SNAPSHOT: Victoria Falls, 1970
In the spring of 1970, the Monitor’s travel page ran a series of articles called “Going Places.” The travel editor asked for a report from Victoria Falls. Here it is:
There is really only one way to see Victoria Falls: drenched and with droplets of water hanging from your eyebrows. So take a bathing suit. And wear it.
Forget the plastic raincoat. Leave the collapsible umbrella. Skip those mackintoshes on rent at your hotel. None of them will do you a bit of good. Leave the binoculars in their case. Keep the camera where it’s dry. Buy your slides at the curio kiosk. And if you must take your wallet and travelers checks, wrap them up in plastic. Take your bathing suit and wear it. You’re going to get wet.
Visitors to the falls walk along a cliff edge directly across from the cataracts. The view dazzles their eyes. The roar pounds their ears as the yellow Zambezi plunges into the narrow gorge. The gorge hurls back an upspray of mist, and it in turns falls back onto the cliff edge as rain. Heavy, tropical rain.
So wear your bathing suit.
Of course, you may feel conspicuous. You may wonder: “What will people think?” But I can answer that. They will think: “Now why didn’t I do that?”
At least that’s what my wife and I thought as four bathing suited hikers came our way. We envied them. We had eschewed the plastic raincoats, you see. We had left the umbrella behind. We had disdained to rent mackintoshes – and we were sopping.
The hikers drew near, stepping lightly in the rain. We ploshed through it – squush, squush, squush – our shoes overflowing at every step. They greeted us with grins. We smiled back, wet-puppedly, teeth-grittingly. They passed and went on down the trail. We watched the water splash off them while we continued to absorb it.
“Now why didn’t we think of that?” Donanne asked. Slapped at her ankles, imagining that she was Katharine Hepburn tugging leeches off her legs in “The African Queen.”
“Yes, why didn’t we?” I took off my polo shirt and wrung it out.

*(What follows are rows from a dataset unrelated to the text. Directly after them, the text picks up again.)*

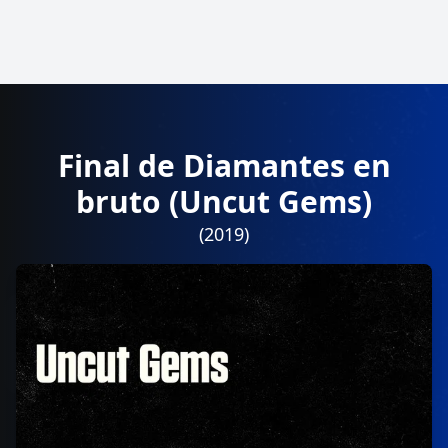
Final de Diamantes en
bruto (Uncut Gems)
(2019)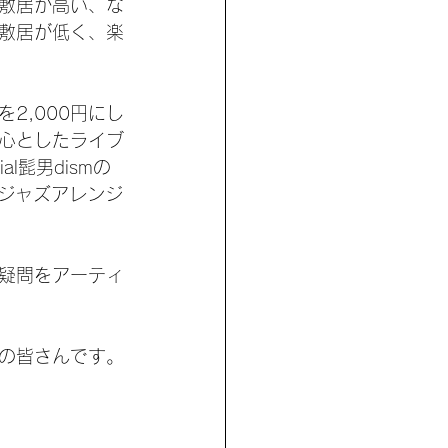
敷居が高い、な
敷居が低く、楽
2,000円にし
心としたライブ
l髭男dismの
もジャズアレンジ
疑問をアーティ
の皆さんです。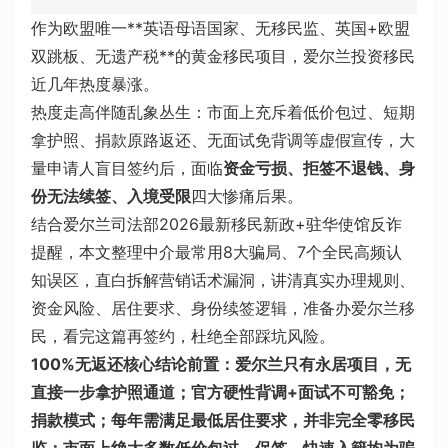
作为欧盟唯一**英语母语国家、无移民监、英国+欧盟
双跳板、无遗产税**的黄金移民项目，爱尔兰投资移民
近几年热度暴涨。
热度走高伴随乱象丛生：市面上充斥着低价包过、短期
拿护照、捐款原路返还、无面试免背调等虚假宣传，大
量申请人盲目签约后，面临
资金亏损、拒签不退钱、身
份无法续签、入境受限
四大惨痛后果。
结合爱尔兰司法部2026最新移民新政+驻华使馆反诈
提醒，本文整理中介最常用8大骗局、7个全民高频认
知误区，直白拆解营销话术漏洞，讲清真实办理规则、
资金风险、居住要求、身份续签逻辑，准备办爱尔兰移
民，看完这篇再签约，杜绝全部踩坑风险。
100%无返还核心结论前置：爱尔兰只有永居项目，无
直接一步拿护照通道；官方硬性背调+面试不可豁免；
捐款模式；每年需满足最低居住要求，并非完全零移民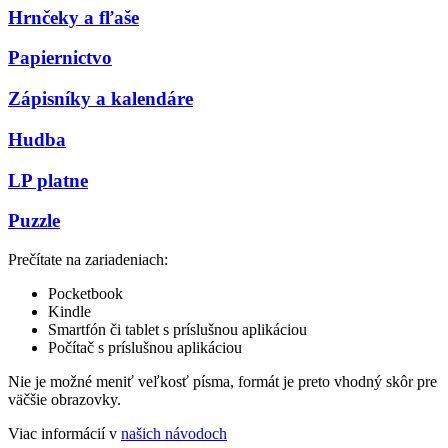
Hrnčeky a fľaše
Papiernictvo
Zápisníky a kalendáre
Hudba
LP platne
Puzzle
Prečítate na zariadeniach:
Pocketbook
Kindle
Smartfón či tablet s príslušnou aplikáciou
Počítač s príslušnou aplikáciou
Nie je možné meniť veľkosť písma, formát je preto vhodný skôr pre
väčšie obrazovky.
Viac informácií v
našich návodoch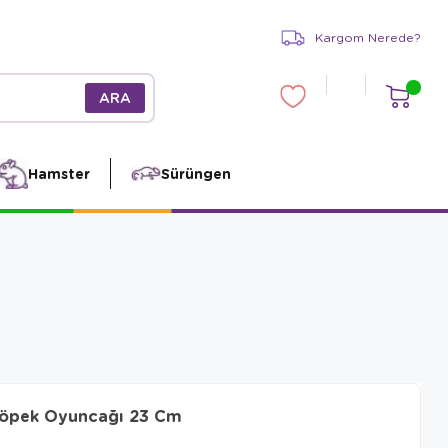
Kargom Nerede?
Hamster
Sürüngen
 Köpek Oyuncağı 23 Cm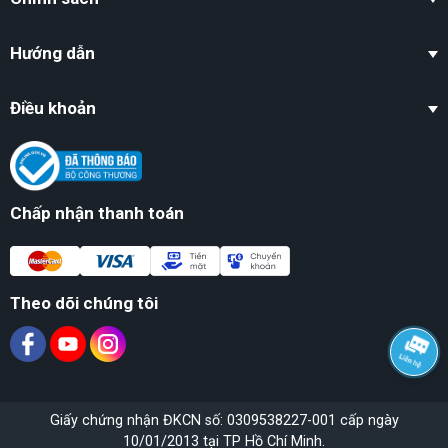
Hướng dẫn
Điều khoản
Chấp nhận thanh toán
Theo dõi chúng tôi
Giấy chứng nhận ĐKCN số: 0309538227-001 cấp ngày
10/01/2013 tại TP Hồ Chí Minh.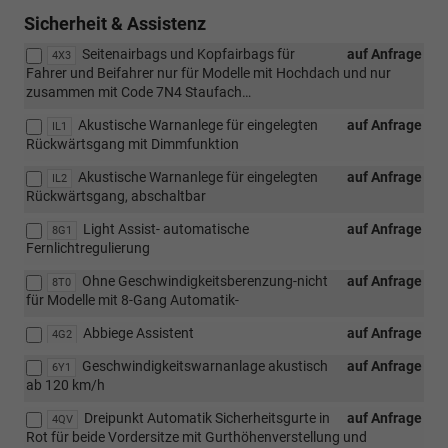
Sicherheit & Assistenz
Seitenairbags und Kopfairbags für
auf Anfrage
4X3
Fahrer und Beifahrer nur für Modelle mit Hochdach und nur
zusammen mit Code 7N4 Staufach…
Akustische Warnanlege für eingelegten
auf Anfrage
IL1
Rückwärtsgang mit Dimmfunktion
Akustische Warnanlege für eingelegten
auf Anfrage
IL2
Rückwärtsgang, abschaltbar
Light Assist- automatische
auf Anfrage
8G1
Fernlichtregulierung
Ohne Geschwindigkeitsberenzung-nicht
auf Anfrage
8T0
für Modelle mit 8-Gang Automatik-
Abbiege Assistent
auf Anfrage
4G2
Geschwindigkeitswarnanlage akustisch
auf Anfrage
6Y1
ab 120 km/h
Dreipunkt Automatik Sicherheitsgurte in
auf Anfrage
4QV
Rot für beide Vordersitze mit Gurthöhenverstellung und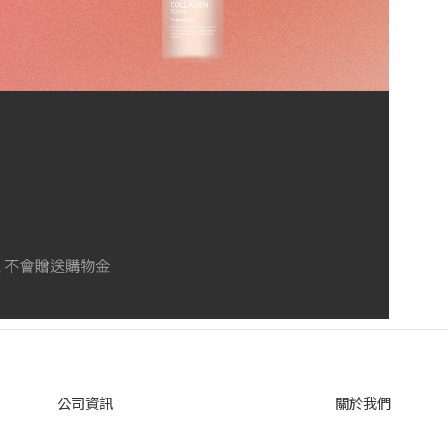
公司資訊
關於我們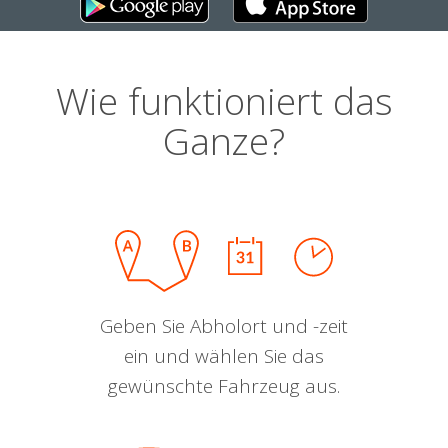
Wie funktioniert das
Ganze?
Geben Sie Abholort und -zeit
ein und wählen Sie das
gewünschte Fahrzeug aus.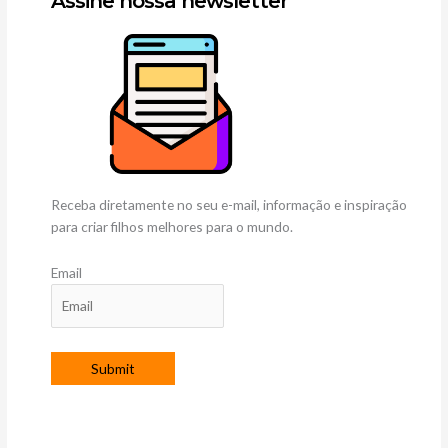
Assine nossa newsletter
Receba diretamente no seu e-mail, informação e inspiração
para criar filhos melhores para o mundo.
Email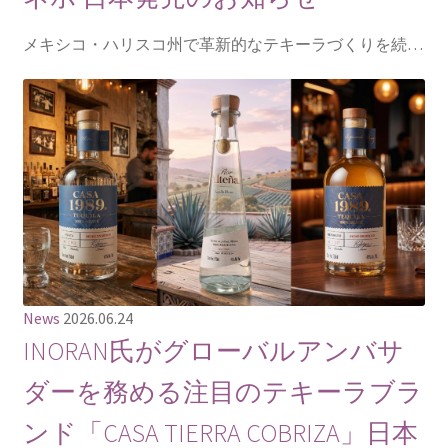
メキシコ・ハリスコ州で革新的なテキーラづくりを続…
News
2026.06.24
INORAN氏がグローバルアンバサ
ダーを務める注目のテキーラブラ
ンド「CASA TIERRA COBRIZA」日本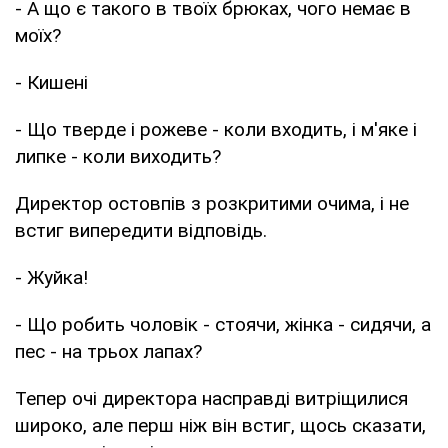
- А що є такого в твоїх брюках, чого немає в
моїх?
- Кишені
- Що тверде і рожеве - коли входить, і м'яке і
липке - коли виходить?
Директор остовпів з розкритими очима, і не
встиг випередити відповідь.
- Жуйка!
- Що робить чоловік - стоячи, жінка - сидячи, а
пес - на трьох лапах?
Тепер очі директора насправді витріщилися
широко, але перш ніж він встиг, щось сказати,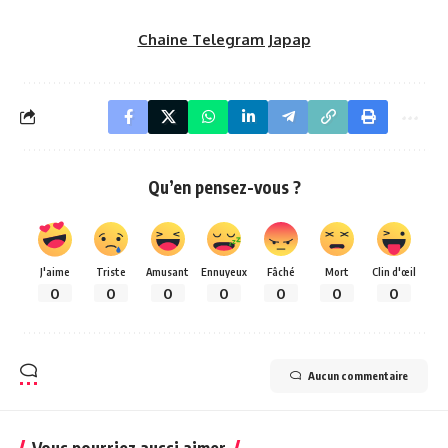
Chaine Telegram Japap
Qu’en pensez-vous ?
J'aime
Triste
Amusant
Ennuyeux
Fâché
Mort
Clin d'œil
0
0
0
0
0
0
0
Aucun commentaire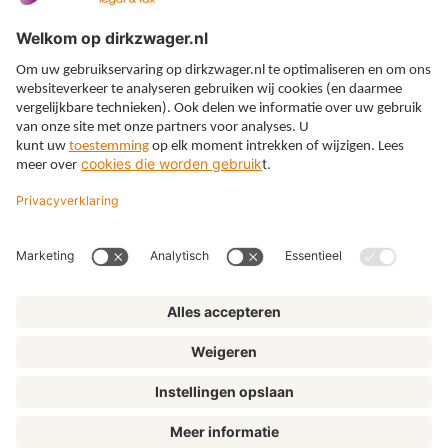
Expertises
Thema’s
Kennis
Over ons
© Dirkzwager
Algemene voorwaarden
Privacy
Cookies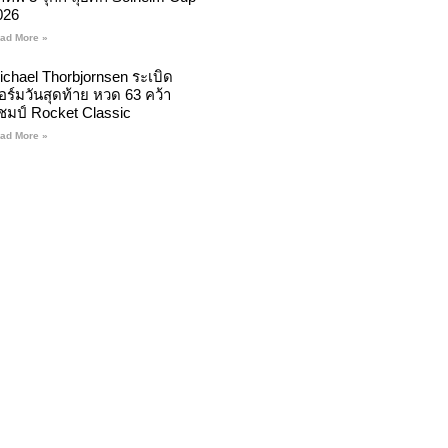
026
ad More »
ichael Thorbjornsen ระเบิด
อร์มวันสุดท้าย หวด 63 คว้า
ชมป์ Rocket Classic
ad More »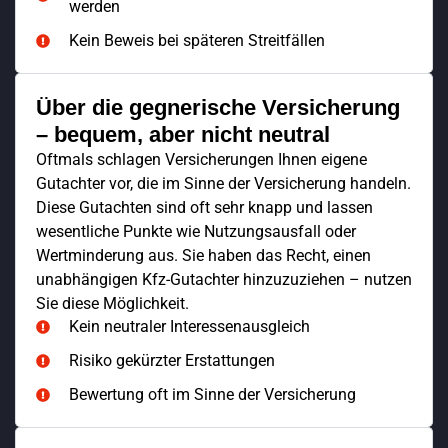
werden
Kein Beweis bei späteren Streitfällen
Über die gegnerische Versicherung
– bequem, aber nicht neutral
Oftmals schlagen Versicherungen Ihnen eigene
Gutachter vor, die im Sinne der Versicherung handeln.
Diese Gutachten sind oft sehr knapp und lassen
wesentliche Punkte wie Nutzungsausfall oder
Wertminderung aus. Sie haben das Recht, einen
unabhängigen Kfz-Gutachter hinzuzuziehen – nutzen
Sie diese Möglichkeit.
Kein neutraler Interessenausgleich
Risiko gekürzter Erstattungen
Bewertung oft im Sinne der Versicherung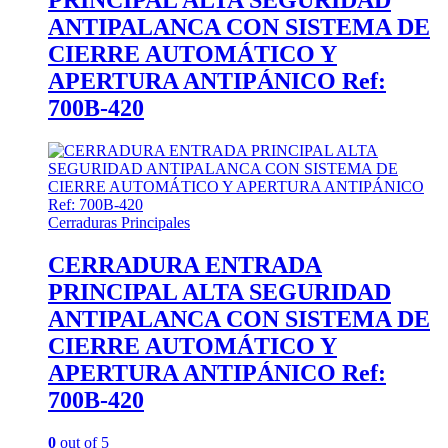
ANTIPALANCA CON SISTEMA DE
CIERRE AUTOMÁTICO Y
APERTURA ANTIPÁNICO Ref:
700B-420
Cerraduras Principales
CERRADURA ENTRADA
PRINCIPAL ALTA SEGURIDAD
ANTIPALANCA CON SISTEMA DE
CIERRE AUTOMÁTICO Y
APERTURA ANTIPÁNICO Ref:
700B-420
0
out of 5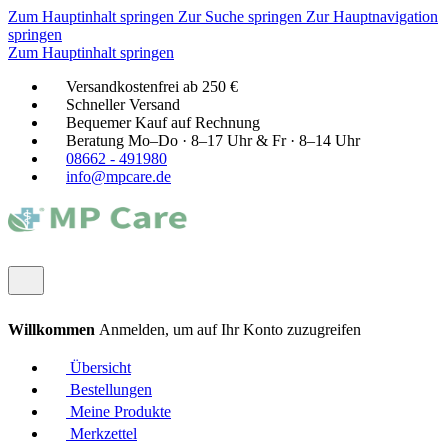
Zum Hauptinhalt springen
Zur Suche springen
Zur Hauptnavigation
springen
Zum Hauptinhalt springen
Versandkostenfrei ab 250 €
Schneller Versand
Bequemer Kauf auf Rechnung
Beratung Mo–Do · 8–17 Uhr & Fr · 8–14 Uhr
08662 - 491980
info@mpcare.de
Willkommen
Anmelden, um auf Ihr Konto zuzugreifen
Übersicht
Bestellungen
Meine Produkte
Merkzettel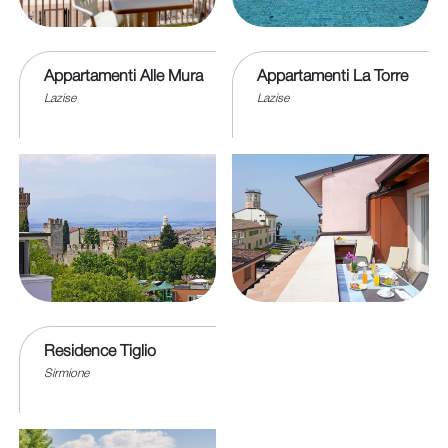
Appartamenti Alle Mura
Appartamenti La Torre
Lazise
Lazise
Residence Tiglio
Sirmione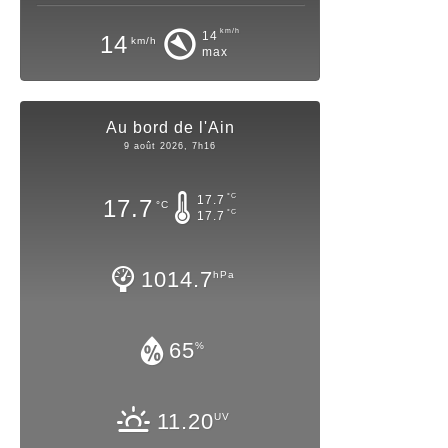
km/h
14
14
km/h
max
Au bord de l'Ain
9 août 2026, 7h16
°C
17.7
17.7
°C
°C
17.7
1014.7
hPa
65
%
11.20
UV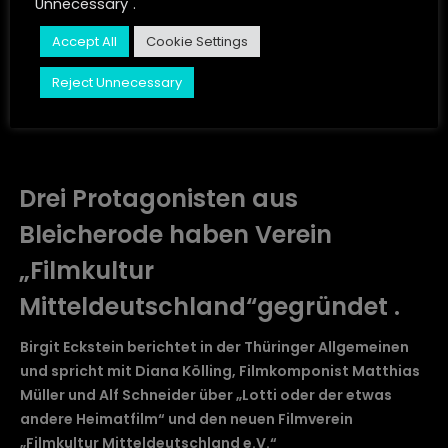
Unnecessary".
JUST LISTEN
Accept All
Cookie Settings
CONTACT
Reject Unnecessary
STORIES
Drei Protagonisten aus
Bleicherode haben Verein
„Filmkultur
Mitteldeutschland“gegründet .
Birgit Eckstein berichtet in der Thüringer Allgemeinen
und spricht mit Diana Kölling, Filmkomponist Matthias
Müller und Alf Schneider über „Lotti oder der etwas
andere Heimatfilm“ und den neuen Filmverein
„Filmkultur Mitteldeutschland e.V.“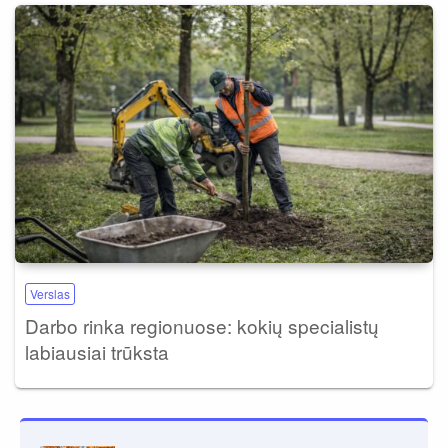
Verslas
Darbo rinka regionuose: kokių specialistų
labiausiai trūksta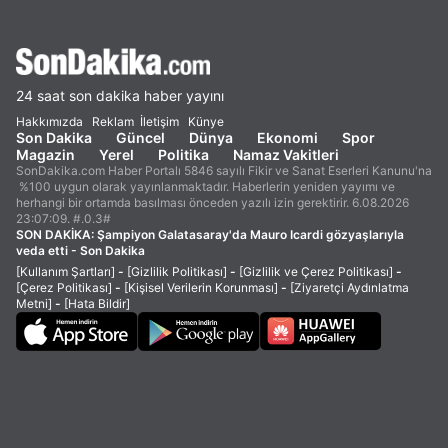
24 saat son dakika haber yayını
Hakkımızda
Reklam
İletişim
Künye
Son Dakika
Güncel
Dünya
Ekonomi
Spor
Magazin
Yerel
Politika
Namaz Vakitleri
SonDakika.com Haber Portalı 5846 sayılı Fikir ve Sanat Eserleri Kanunu'na
%100 uygun olarak yayınlanmaktadır. Haberlerin yeniden yayımı ve
herhangi bir ortamda basılması önceden yazılı izin gerektirir. 6.08.2026
23:07:09. #.0.3#
SON DAKİKA:
Şampiyon Galatasaray'da Mauro Icardi gözyaşlarıyla
veda etti - Son Dakika
[Kullanım Şartları]
-
[Gizlilik Politikası]
-
[Gizlilik ve Çerez Politikası]
-
[Çerez Politikası]
-
[Kişisel Verilerin Korunması]
-
[Ziyaretçi Aydınlatma
Metni]
-
[Hata Bildir]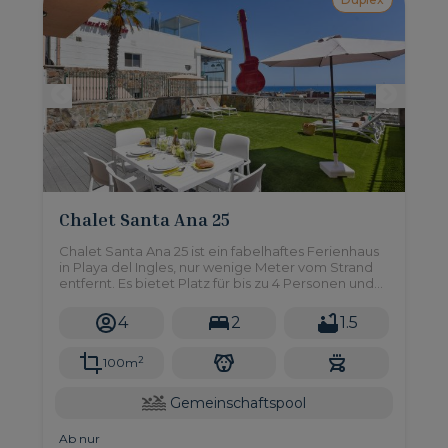
Chalet Santa Ana 25
Chalet Santa Ana 25 ist ein fabelhaftes Ferienhaus
in Playa del Ingles, nur wenige Meter vom Strand
entfernt. Es bietet Platz für bis zu 4 Personen und
gehört zu einem gepflegten Duplex-Komplex, der
Zugang zu einem Gemeinschaftspool gewährt.
4
2
1.5
2
100m
Gemeinschaftspool
Ab nur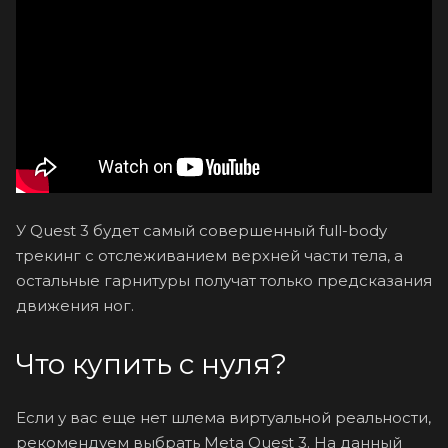
У Quest 3 будет самый совершенный full-body
трекинг с отслеживанием верхней части тела, а
остальные гарнитуры получат только предсказания
движения ног.
Что купить с нуля?
Если у вас еще нет шлема виртуальной реальности,
рекомендуем выбрать Meta Quest 3. На данный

“Why are you doing that?” she asked through the rain.
“I don’t know,” I said. There was no logical explanation. When I put the shirt back on, it hung down to my knees.
“I’m not sure that was a good idea,” she said.
“Perhaps not.”
We squushed – plosh, plosh, plosh. “Do you think Dr. Livingstone got wet when he found the falls?” Donanne asked.
“I’m sure of it. He and his Scotch tweeds got drenched!”
“At least we have wash ‘n’ wear things.”
It was important to believe that the intervening years had wrought some progress. Still, we didn’t have wash ‘n’ wear travelers checks or wash ‘n’ wear shoes.
We walked out to an overlook, made what children might call “pretend binoculars” with our hands and peered into the mist. We heard and felt the falls. And now and then wind cleared the spray enough for us to see them.
As we stood there, another object joined us. It looked at first like a filled plastic laundry bag stumbling around on two thin legs. It turned out to be a lumpy little lady completely encased in plastic. She pulled open the hood of her raincoat, stared first at the mist and then at us as if we were apparitions.
“How sensible of you not to bother with rainwear,” she finally said. She joined us in scrutinizing the spray.
“Here I’ve come all this way,” she told us, “and you know how I feel? As if I’m slogging around my shower bath all caught up in the curtain.” She pulled back the hood, wiped rain from her face and made “pretend binoculars” just as we did.